There are two patterns of MiHAs' tissue distribution: restricted and broad. Autosomal HA-3, HA-8, and most of MiHAs encoded by Y-chromosome are present in most tissues, including those crucial for GVHD: skin, intestines, and liver [11, 12]. Most of autosomal and 2 MiHAs encoded by Y-chromosome (B8/HY and B52/HY) appear only in hematologic cells including leukemic cells, dendritic cells, NK, and multiple myeloma cells [40]. Thanks to their restricted distribution all of them may be potentially exploited in immunotherapy. The other type of MiHAs' tissue distribution is their appearance on epithelial neoplasmatic cells, for example, HA-1 and ACC-1/ACC-2 [41, 42], although in normal conditions they are restricted only to hematopoietic cells and are not present on epithelial cells.

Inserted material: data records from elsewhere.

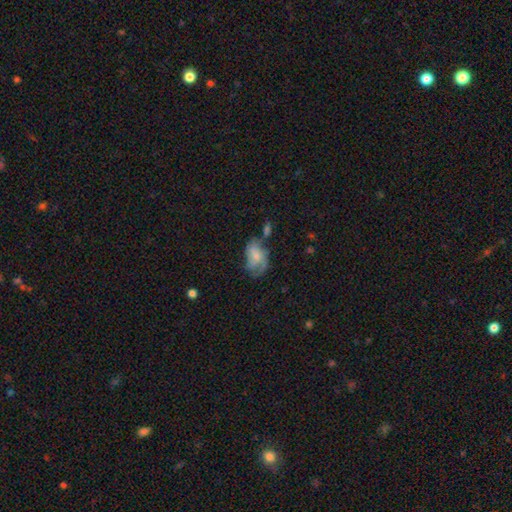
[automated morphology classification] Smooth or featured? smooth (47%)
Merging? none (32%)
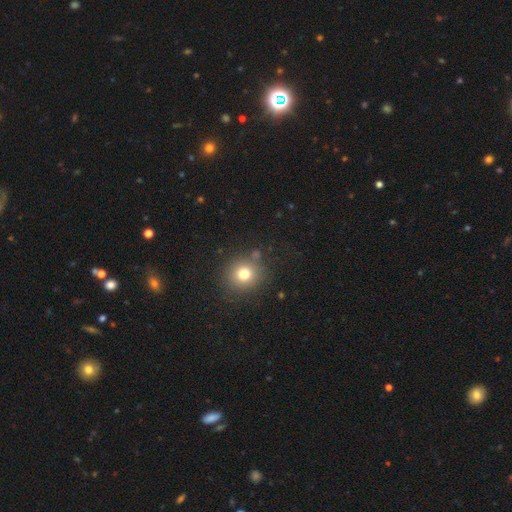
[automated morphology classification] Smooth or featured? smooth (71%)
How rounded? round (89%)
Merging? none (83%)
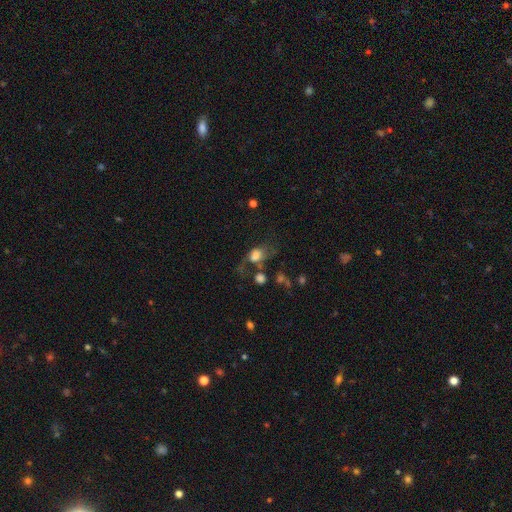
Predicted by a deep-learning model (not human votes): smooth_or_featured: smooth (p=0.57) [alt: featured or disk p=0.30]
how_rounded: in between (p=0.58) [alt: round p=0.40]
merging: major disturbance (p=0.40) [alt: none p=0.25]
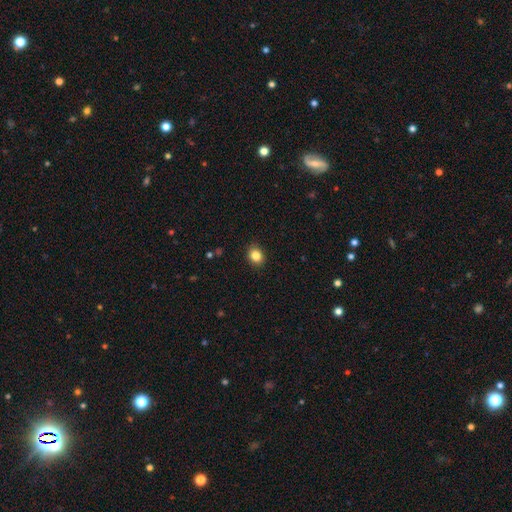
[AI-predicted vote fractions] The model was most divided on "how rounded": round: 58%, in between: 41%, cigar-shaped: 1%. More confident: merging — none (89%); smooth or featured — smooth (84%).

Detection of MiHA bases most often on genomic typing with PCR-SSP method. The assessment of detected immunogenic disparities is simplified by the online availability of Leiden University Medical Center's dbMinor database [43]. Disparities of immunogenic MiHA alleles between the donor and the recipient may trigger GVHD and HVG reactions, which may lead to graft rejection or to GVH/GVL reaction [44-46]. T-lymphocytes directed against recipient specific MiHAs were detected in patients with GVHD [47]. In the group of 92 recipients of allo-HCT from unrelated donors, a higher incidence of chronic GVHD was observed in those with HY disparity [48]. Many clinical trials confirm that disparities of autosomally encoded MiHAs (like HA-1, HA-2, and HA-8) may increase the incidence of GVHD [15, 17, 22], while others did not confirm such dependence [49]. Female recipients after transplantation from male donors may experience graft failure due to HVG reaction against HY antigens resulting in a worse survival [3]. MiHA present on recipient's neoplasmatic cells (HA-1, HA-2, HA-8, HB-1, and HY) may constitute the target of cytotoxic CD8+ T-lymphocytes crucial for GVL reaction [12, 50], leading to the decrease of relapse rate [51]. Use of cytotoxic T-lymphocytes recognizing selectively only MiHA present on neoplasmatic cells enables the separation of GVL effect from GVHD [52]. Such MiHAs can be used both in vivo for the production of vaccines enhancing GVL reaction and in vitro as a load to antigen presenting cells stimulating reactivity of cytotoxic T-cells [53]. HA-1 and HA-2 are the most intensively explored MiHAs in immunotherapy [12, 52–54].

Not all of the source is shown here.